The public interest demands that the relationship between the State and local governments be debated and a reconstruction plan be advanced prior to any Constitutional convention or other wholesale Constitutional revision. 

The problem goes deeper than funding, to the core of governmental purpose.

Much of the problem lies in the master-servant relationship that has evolved as the State has taken effective control of one function after another in return for partial funding of locally administered programs.  Over time, local policy and management discretion has disappeared.  Local officials are turned into pawns rather than policy-makers.  And citizens become increasingly frustrated with the inability of local elected and appointed officials to respond to community concerns, obsessed as local officials are with marching to the State government drum.  Sadly, a similar boss-employee relationship has become the norm between the federal government and the States. 

As a result, our hallowed “federal system” is in shambles.

Feds – here’s your list of responsibilities, courtesy of the United States Constitution.  State and local governments: you are responsible for all governmental functions not assigned to the Feds or denied you by the Constitution.  Decide who is responsible for what, and give that entity full power, authority and responsibility to fund and carry out that function. 

No more intergovernmental transfers, grants, “partnerships” or other confusing intergovernmental finger pointing arrangements.  We’ll all know where the buck came from, and where it stops.
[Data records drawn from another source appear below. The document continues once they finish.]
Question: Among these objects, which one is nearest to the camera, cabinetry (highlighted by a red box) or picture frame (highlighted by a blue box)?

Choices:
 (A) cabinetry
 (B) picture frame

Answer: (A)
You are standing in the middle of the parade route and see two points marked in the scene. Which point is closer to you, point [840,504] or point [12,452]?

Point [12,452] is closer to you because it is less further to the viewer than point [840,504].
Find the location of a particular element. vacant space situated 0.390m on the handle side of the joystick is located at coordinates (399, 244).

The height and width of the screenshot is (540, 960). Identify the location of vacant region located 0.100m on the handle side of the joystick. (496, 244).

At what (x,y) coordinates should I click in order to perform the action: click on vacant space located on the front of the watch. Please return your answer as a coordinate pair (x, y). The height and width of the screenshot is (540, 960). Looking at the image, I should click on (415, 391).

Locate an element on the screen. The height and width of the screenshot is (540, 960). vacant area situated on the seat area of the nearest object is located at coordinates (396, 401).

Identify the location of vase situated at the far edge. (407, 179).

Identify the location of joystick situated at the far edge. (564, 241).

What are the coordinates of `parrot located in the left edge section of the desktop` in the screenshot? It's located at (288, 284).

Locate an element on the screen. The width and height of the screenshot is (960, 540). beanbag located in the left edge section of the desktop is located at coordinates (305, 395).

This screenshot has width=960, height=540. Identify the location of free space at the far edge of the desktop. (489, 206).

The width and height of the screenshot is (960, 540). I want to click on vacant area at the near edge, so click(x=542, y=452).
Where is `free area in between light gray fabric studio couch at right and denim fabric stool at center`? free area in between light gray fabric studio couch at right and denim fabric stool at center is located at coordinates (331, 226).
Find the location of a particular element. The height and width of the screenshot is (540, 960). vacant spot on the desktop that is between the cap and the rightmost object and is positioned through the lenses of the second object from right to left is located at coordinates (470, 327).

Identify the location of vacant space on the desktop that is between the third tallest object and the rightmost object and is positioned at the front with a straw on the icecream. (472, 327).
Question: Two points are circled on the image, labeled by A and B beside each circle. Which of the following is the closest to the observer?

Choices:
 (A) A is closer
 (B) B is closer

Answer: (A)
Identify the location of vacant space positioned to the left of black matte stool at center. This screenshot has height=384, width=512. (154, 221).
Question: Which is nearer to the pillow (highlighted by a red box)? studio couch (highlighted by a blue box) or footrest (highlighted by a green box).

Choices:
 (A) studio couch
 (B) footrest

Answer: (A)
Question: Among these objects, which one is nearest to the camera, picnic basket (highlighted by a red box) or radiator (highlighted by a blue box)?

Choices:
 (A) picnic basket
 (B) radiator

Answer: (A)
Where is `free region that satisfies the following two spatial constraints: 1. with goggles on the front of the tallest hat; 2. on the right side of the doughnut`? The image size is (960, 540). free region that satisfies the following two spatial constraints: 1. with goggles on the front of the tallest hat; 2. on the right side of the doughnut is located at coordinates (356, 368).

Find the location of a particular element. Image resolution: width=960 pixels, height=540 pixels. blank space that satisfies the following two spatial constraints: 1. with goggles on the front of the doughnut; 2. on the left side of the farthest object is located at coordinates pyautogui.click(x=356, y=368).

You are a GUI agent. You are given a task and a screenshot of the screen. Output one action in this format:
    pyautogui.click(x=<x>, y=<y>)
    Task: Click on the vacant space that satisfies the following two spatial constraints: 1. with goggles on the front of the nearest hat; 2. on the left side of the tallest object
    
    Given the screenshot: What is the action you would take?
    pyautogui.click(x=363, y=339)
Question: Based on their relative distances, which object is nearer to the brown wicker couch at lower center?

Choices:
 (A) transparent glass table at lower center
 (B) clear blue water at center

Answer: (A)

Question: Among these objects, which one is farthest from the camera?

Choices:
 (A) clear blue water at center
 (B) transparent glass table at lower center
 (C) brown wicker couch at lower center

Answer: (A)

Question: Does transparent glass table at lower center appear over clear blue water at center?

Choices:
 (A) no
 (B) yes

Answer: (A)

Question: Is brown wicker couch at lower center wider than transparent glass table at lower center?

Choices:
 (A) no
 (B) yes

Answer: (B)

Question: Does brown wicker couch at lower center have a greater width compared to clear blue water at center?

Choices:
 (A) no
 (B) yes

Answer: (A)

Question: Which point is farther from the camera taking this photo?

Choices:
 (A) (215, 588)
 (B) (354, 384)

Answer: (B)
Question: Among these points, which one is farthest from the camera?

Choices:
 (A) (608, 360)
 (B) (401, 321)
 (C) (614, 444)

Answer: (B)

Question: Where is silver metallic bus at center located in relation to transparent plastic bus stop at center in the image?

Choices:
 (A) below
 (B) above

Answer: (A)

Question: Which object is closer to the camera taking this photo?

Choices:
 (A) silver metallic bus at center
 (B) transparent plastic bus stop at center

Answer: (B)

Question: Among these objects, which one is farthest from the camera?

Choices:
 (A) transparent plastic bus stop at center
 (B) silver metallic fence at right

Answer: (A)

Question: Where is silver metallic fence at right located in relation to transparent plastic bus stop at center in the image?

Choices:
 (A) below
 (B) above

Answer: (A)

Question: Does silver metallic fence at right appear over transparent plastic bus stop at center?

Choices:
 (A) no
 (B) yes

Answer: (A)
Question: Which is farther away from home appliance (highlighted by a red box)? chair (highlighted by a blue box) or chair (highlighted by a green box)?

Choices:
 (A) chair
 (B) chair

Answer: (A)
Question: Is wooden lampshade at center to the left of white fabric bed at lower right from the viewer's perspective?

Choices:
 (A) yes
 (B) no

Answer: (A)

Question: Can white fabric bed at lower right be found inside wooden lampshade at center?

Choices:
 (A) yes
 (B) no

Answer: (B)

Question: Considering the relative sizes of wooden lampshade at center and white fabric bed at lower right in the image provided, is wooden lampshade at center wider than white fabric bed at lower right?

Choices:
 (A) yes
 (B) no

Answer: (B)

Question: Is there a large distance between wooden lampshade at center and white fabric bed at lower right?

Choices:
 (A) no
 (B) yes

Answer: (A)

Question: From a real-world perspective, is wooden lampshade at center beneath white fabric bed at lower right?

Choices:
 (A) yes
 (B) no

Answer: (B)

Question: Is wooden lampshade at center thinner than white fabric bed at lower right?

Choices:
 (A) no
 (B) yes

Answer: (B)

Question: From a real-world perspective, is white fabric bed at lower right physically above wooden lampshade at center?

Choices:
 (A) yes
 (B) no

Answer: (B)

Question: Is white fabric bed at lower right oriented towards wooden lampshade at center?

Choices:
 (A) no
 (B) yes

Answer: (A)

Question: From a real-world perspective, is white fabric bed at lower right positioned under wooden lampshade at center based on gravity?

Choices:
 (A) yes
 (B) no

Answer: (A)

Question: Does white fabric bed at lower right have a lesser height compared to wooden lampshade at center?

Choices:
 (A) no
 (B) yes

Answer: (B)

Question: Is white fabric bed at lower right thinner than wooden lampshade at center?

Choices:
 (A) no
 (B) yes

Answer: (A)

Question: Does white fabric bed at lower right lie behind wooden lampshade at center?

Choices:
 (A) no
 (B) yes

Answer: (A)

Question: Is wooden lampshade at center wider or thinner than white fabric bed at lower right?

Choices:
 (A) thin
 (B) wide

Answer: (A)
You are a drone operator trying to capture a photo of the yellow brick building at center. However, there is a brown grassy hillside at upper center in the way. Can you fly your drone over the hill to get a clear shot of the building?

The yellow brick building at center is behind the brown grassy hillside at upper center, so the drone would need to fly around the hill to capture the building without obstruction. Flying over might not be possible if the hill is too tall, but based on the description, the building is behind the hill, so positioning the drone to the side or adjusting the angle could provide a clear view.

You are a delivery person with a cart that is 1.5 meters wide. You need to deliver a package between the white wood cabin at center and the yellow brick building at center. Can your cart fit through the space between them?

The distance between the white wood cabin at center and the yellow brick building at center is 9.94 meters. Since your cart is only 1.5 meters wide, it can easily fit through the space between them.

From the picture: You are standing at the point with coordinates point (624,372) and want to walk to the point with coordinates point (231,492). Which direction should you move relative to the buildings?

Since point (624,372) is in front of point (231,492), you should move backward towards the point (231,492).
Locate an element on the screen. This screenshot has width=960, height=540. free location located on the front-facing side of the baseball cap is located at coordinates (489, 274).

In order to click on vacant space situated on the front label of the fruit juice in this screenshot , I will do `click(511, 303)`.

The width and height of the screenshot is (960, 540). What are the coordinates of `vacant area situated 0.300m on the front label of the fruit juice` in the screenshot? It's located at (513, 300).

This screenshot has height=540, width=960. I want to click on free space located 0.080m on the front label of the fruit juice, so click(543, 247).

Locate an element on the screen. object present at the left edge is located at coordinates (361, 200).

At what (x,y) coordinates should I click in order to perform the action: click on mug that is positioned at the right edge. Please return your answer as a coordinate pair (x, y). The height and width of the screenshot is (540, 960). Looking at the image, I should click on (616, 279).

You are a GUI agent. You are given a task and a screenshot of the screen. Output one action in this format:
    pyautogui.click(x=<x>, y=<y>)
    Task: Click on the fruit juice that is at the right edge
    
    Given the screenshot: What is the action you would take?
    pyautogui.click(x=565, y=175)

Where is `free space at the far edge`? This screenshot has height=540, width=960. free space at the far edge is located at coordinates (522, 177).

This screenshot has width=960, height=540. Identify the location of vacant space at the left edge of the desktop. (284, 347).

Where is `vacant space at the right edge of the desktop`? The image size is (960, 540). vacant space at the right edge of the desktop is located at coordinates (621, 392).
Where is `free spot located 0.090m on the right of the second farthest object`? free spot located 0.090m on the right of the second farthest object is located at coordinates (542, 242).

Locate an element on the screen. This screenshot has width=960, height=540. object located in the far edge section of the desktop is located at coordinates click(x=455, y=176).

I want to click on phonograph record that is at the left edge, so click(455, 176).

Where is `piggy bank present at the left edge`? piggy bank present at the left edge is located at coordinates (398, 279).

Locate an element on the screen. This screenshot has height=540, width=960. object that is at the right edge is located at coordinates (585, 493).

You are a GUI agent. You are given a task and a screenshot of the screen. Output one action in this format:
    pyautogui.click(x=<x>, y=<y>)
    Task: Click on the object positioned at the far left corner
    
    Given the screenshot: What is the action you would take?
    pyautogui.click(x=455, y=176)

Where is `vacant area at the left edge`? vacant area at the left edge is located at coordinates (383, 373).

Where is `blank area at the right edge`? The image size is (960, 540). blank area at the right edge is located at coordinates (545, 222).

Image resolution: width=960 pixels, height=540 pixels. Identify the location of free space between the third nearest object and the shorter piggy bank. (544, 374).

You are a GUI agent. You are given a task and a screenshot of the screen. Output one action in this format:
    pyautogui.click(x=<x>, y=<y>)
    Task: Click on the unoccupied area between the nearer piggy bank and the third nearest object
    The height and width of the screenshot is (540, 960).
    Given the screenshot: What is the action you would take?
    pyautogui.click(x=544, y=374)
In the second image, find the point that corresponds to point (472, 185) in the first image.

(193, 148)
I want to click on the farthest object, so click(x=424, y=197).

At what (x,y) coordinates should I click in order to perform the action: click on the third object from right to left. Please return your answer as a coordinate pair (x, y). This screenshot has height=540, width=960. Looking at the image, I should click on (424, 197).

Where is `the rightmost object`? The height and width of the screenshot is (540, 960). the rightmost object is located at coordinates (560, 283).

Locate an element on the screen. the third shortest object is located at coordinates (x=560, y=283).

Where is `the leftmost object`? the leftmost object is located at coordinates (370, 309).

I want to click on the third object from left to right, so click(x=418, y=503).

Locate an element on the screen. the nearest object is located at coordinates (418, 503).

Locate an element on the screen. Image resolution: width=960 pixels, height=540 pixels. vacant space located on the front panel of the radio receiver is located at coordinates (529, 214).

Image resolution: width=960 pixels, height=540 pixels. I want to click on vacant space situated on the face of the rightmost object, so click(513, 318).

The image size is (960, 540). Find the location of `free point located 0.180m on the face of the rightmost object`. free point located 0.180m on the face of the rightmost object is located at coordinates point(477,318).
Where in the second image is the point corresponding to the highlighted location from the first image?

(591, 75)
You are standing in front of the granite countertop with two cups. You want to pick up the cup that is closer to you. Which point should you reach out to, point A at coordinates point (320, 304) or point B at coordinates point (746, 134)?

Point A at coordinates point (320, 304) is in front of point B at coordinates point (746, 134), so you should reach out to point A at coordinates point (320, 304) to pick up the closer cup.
No more federal matching money with strings dangling before overreaching States, which, in turn, distort their own priorities and those of the local governments serving the people who paid taxes to all three levels of government to begin with.

To facilitate the above reforms, ironically we will have to rely on large-scale revenue transfers and revenue sharing for a short period (say eight years), until revenue raising and spending can be properly aligned with the new functional responsibilities at each level of government.

At the local level, large-scale consolidation, mergers and dissolution of scores of special districts will occur.  Power and accompanying funding will return to general-purpose local governments, commensurate with their new responsibilities.

The long and short of this is a return to explicit responsibility.  No more federal government regulating States, regulating local governments, regulating actual people and businesses.  If the federal government wants to regulate wastewater quality, they can assume full responsibility for funding, constructing and operating treatment plants.  If the State wants to micro-manage planning and zoning down to the individual parcel level, it must be willing to spend its own money to do so, including setting up the permitting and enforcement mechanism to implement its appetite for control. 

No more pronouncements from up high; you want it done then you do it.  The cries of “unfunded mandates” which have echoed through city halls and county courthouses for three decades have fallen on deaf ears.  At this late date, local officials should be saying, “We don’t want funding for your mandates.  That just pays us to do what you want us to do, not what we think needs doing.  Keep your money and carry out your own mandates.  If you don’t have the money to do it, join the club.  We don’t either.”

At risk of disrespect, many of the solutions posed for consideration are red herrings, marginally useful in a narrow sense, but unlikely to set a tone for more substantial reforms.  Among those are legislative re-apportionment, changes in term limits, liberalizing vote requirements for budget passage or tax increases or tinkering with Proposition 13.

Unfortunately, we are headed in the wrong direction with “cap and trade” and other regulatory monstrosities, destined to drive businesses and real people into the same poor house occupied by debt-ridden States and localities.